-- Text provided follows --

Recently in email Category

I can't send e-mail, what's up?

TrackBacks (0) Comments (3)
Summary: Nothing. After the downtime on Monday and Tuesday we put a new Mail system in place that deals with POP and IMAP. it's more robust, faster for you and for us. It's better in many different ways than the old one.
There is a slight drawback -  you can no longer send e-mail without explicitly turning on SMTP authentication in Outlook, Apple Mail etc.

We have gathered a few articles for you to help you out on this:

1) https://support.blacknight.ie/index.php?_m=knowledgebase&_a=viewarticle&kbarticleid=472
    - this gives you instructions on how to enable this in most common e-mail clients.

OR

2) http://wiki.blacknight.com/index.php/SMTP
    - this gives you a list of SMTP servers for most Irish ISPs, down the bottom is a link to a page that has a list of ISPs for many ISPs outside of Ireland.
An ISP is the company that provides your broadband, cable, dsl, dial up, satellite net connect etc.

I've requested that a newsletter go out to all customers with the above information in it as a technical notice for the next few runs.

-- Text provided concluded --

Questions to answer
[A] Answer these questions about the mail system post above:
(i) Which two protocols does the new mail system deal with?
(ii) What must users now turn on in Outlook, Apple Mail, and similar programs to send email?
(iii) What has been requested to go out to all customers?
[B] Carry on the mail system post above, picking up right after its last sentence.

-- Data listing follows --

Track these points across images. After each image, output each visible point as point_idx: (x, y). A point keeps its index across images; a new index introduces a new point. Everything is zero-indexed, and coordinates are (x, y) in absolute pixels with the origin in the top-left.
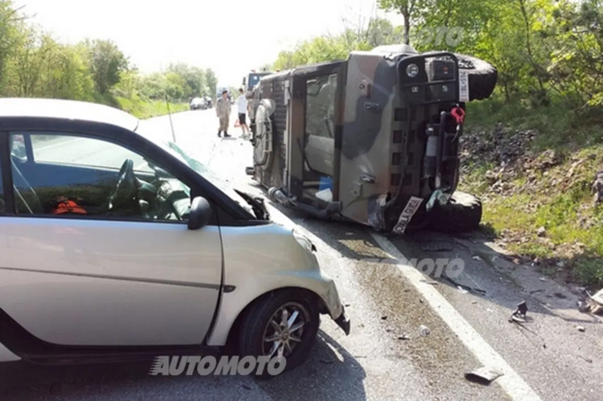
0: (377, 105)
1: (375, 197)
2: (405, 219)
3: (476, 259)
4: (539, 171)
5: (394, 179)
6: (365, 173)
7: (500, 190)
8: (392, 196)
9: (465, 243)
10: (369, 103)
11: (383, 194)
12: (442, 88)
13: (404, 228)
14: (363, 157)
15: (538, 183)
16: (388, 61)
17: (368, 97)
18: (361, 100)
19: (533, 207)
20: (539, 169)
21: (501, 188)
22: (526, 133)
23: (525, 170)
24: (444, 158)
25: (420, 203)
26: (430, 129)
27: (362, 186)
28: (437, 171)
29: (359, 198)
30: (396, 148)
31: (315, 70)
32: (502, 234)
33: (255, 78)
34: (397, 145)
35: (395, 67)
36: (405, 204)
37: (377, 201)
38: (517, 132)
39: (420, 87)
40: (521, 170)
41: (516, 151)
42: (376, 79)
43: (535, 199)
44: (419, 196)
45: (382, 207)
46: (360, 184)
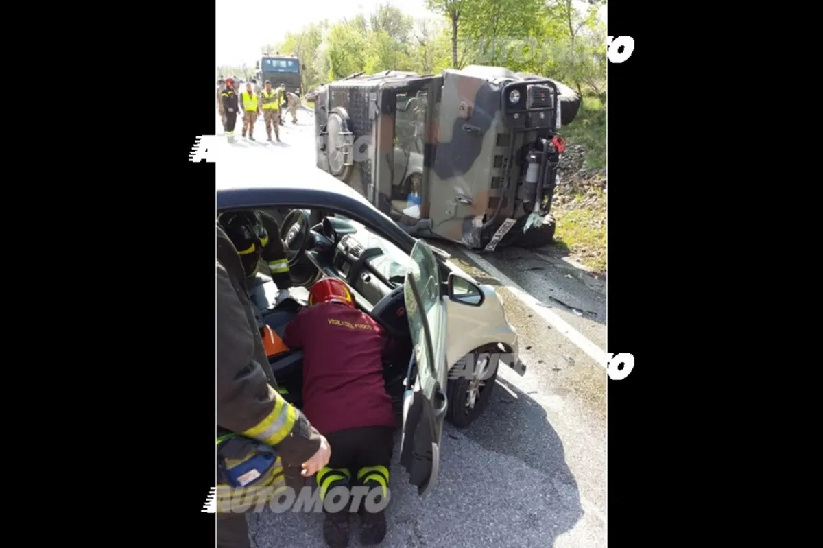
0: (479, 128)
1: (471, 218)
2: (497, 238)
3: (568, 278)
4: (600, 188)
5: (492, 202)
6: (461, 195)
7: (559, 204)
8: (488, 218)
9: (548, 259)
10: (468, 126)
11: (479, 215)
12: (539, 115)
13: (495, 246)
14: (459, 179)
15: (598, 199)
16: (492, 85)
17: (468, 119)
18: (459, 122)
19: (597, 222)
20: (598, 186)
21: (558, 201)
22: (576, 148)
23: (582, 185)
24: (545, 186)
25: (513, 224)
26: (533, 157)
27: (457, 207)
28: (537, 198)
29: (453, 218)
30: (496, 173)
31: (405, 84)
32: (575, 248)
33: (269, 62)
34: (498, 169)
35: (499, 92)
36: (500, 225)
37: (473, 222)
38: (567, 147)
39: (521, 114)
40: (578, 184)
41: (568, 164)
42: (478, 101)
43: (598, 215)
44: (512, 218)
45: (479, 228)
46: (455, 204)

-- Data listing concluded --

Answers for each item
[A]
(i) POP and IMAP
(ii) SMTP authentication
(iii) A newsletter with the information in it as a technical notice

[B]
Update: 09:35

Webmail users using Firefox 4 or IE 7 or above can use our "alternative" webmail application here: https://altmail.blacknight.com

mail delivery delay last night Nov 3rd

TrackBacks (0) Comments (0)
Summary: We have had some complaints about mail delivery last night that it was delayed. We have found that the cause of this is similar to an issue we've found on other machines with 10GigE interfaces that are very new. There is a new driver that we will apply to all machines involved and that will prevent the issue from occurring again.

This affected inbound e-mail into our spam scanning server that sits in the Cloud. No e-mail was lost during this window. It was resolved around 00:00 last night.

mail.blacknight.com / smtpr1.cp.blacknight.com brief outage notification

TrackBacks (0) Comments (0)
Summary: At 23:00 tonight Friday 21st of October we're going to update the NIC card drivers for the 10GigE network cards that provide connectivity to the SAN. To do this we have to take mail down for a window of approx 15 minutes.

This is to hopefully resolve a bug that we've seen manifest a number of times since the mail storage platform was upgraded last Friday night. Once this is complete we hope that the mail system will function better moving forward.

Update 23:30: The driver upgrade was successful and mail was down for approx 20 minutes. We're monitoring this situation very closely. 

mail.blacknight.com / smtpr1.cp.blacknight.com mail delivery delays

TrackBacks (0) Comments (0)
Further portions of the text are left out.